Thursday, April 26, 2012

Dreary Raven never reaches potential

The Raven is an interesting concept for a movie. It just never reaches it's potential.

The film takes many liberties in telling a story where Edgar Allen Poe's fictional works (The Masque of the Red Death, The Tell-Tale Heart, and The Pit and the Pendulum) are used as inspiration for a serial killer. For additional intrigue, it's set days before Poe's true mysterious death (historians can't agree on what happened, which has lead to many myths) on Oct. 7, 1849. Interesting? Yes. Something worth suspending beliefs? Sure. Sadly, it just ends up being a bit messy whodunit. Boo!

The movie begins with Poe (John Cusack) getting kicked out of bar, meanwhile the first grisly copycat murder takes place. Poe is briefly a suspect, and then joins Baltimore Detective Fields (Luke Evans) on the case to solve the crimes. Poe gets emotionally involved after his beloved Emily (Alice Eve), his love interest in the movie, is taken by the lunatic recreating Poe's dark, gruesome stories. Suddenly, Poe is a bit of an action star and sleuth. Hmmm.

My husband and I walked out thinking that the movie producers had to be trying to capitalize on the success of Sherlock Holmes and our recent love for gore. The problem is the screenplay wasn't written as sharply, nor did it move with the same cadence of Sherlock Holmes. Besides, John Cusack isn't Robert Downey Jr.
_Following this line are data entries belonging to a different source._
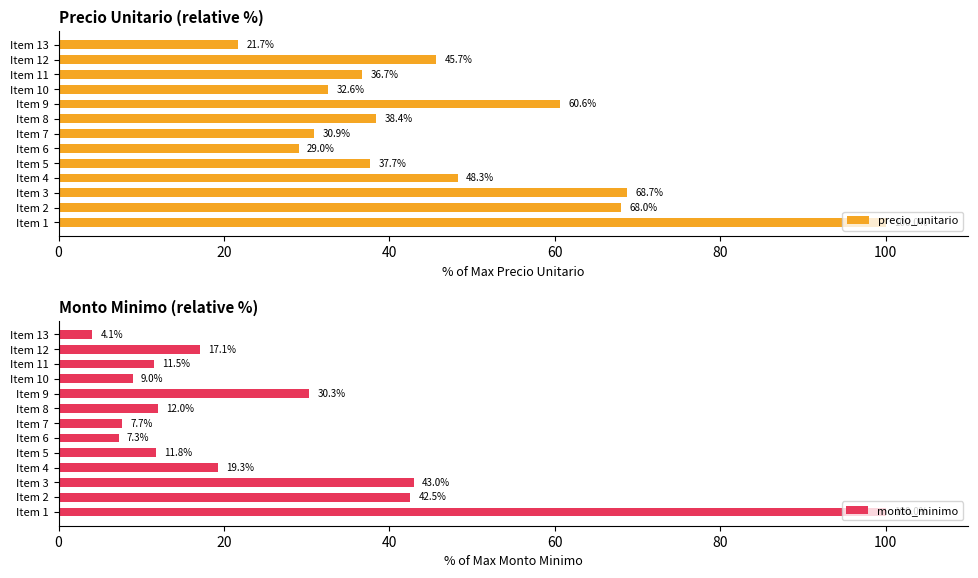

Is it true that monto_minimo equals 10.9 at Item 6?

False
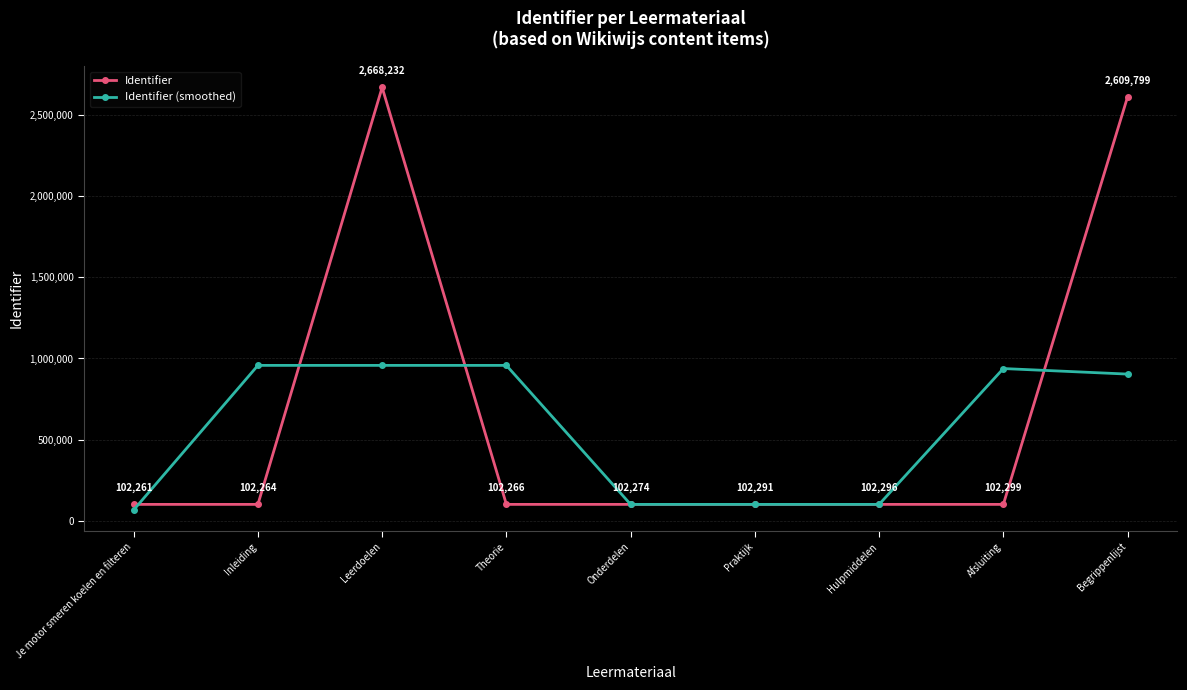

Which category has the highest value across all series?

Leerdoelen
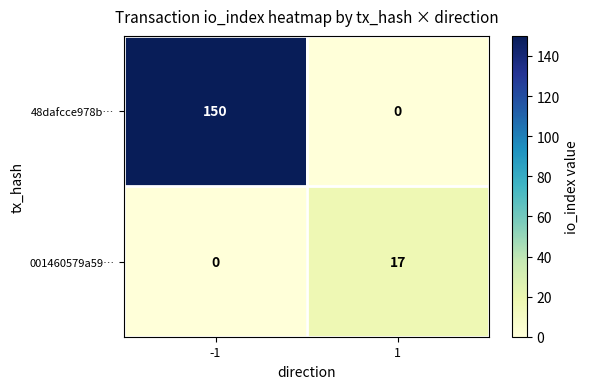

What is the sum of all 48dafcce978b… values?

150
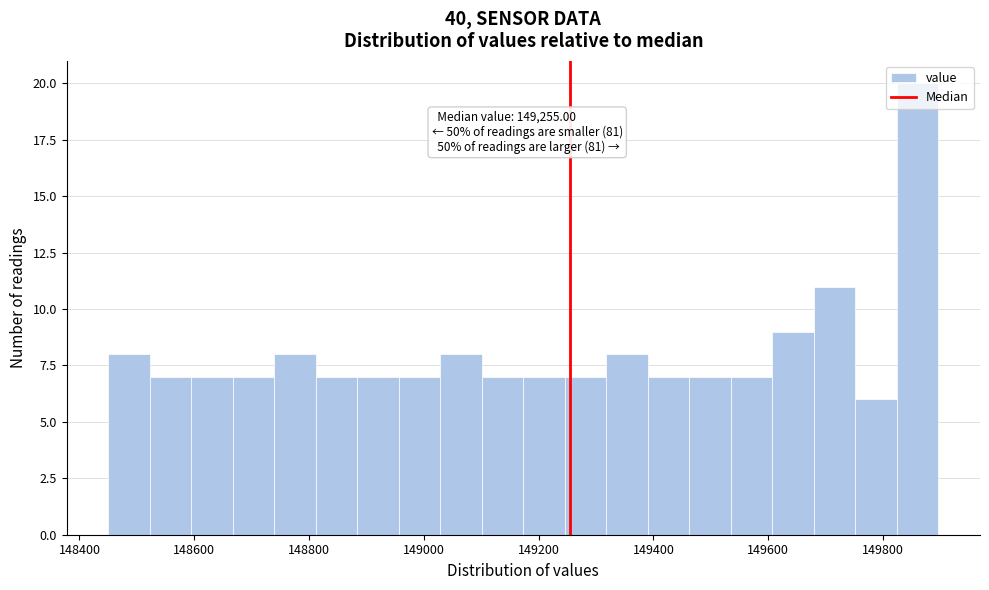

Read against the x-axis, roughly where is the centre of the tallest bar?

149860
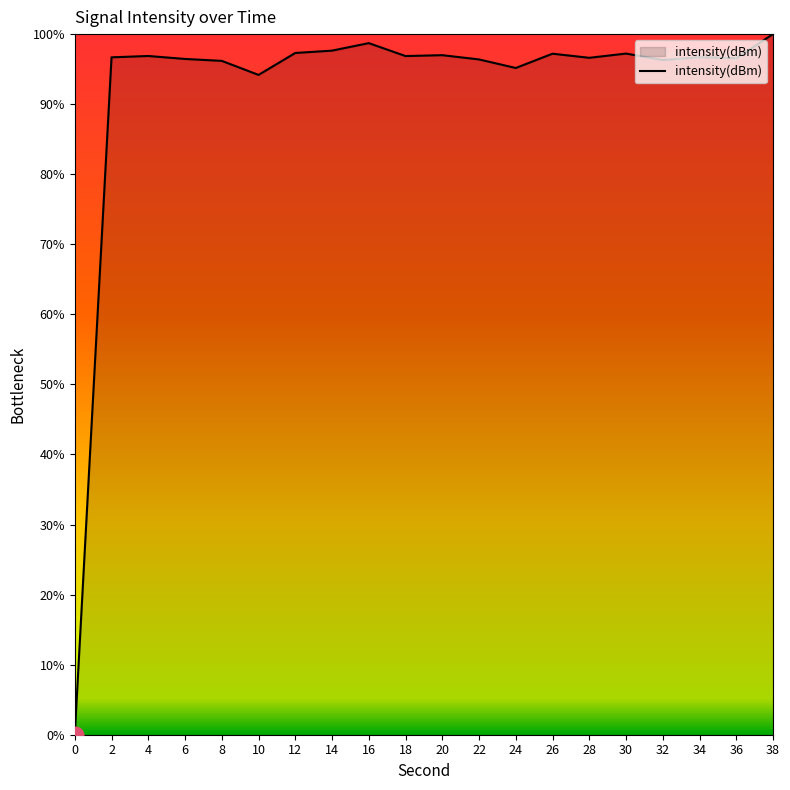

Is it true that the value at 26 is 48.4?

False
And some of the gore just seemed over the top. Then again, the crimes recreates some of Poe's disturbing deaths. Still, the film just didn't win me over. My rating: D+.

Rated R for bloody violence and grisly images. This really is one for grown-ups and possibly older teens who are used to seeing gore. Among the images: nearly severed head, spurting blood, a person sliced in half, lots of blood on dead bodies, a cut off human tongue and a raccoon eating a human heart.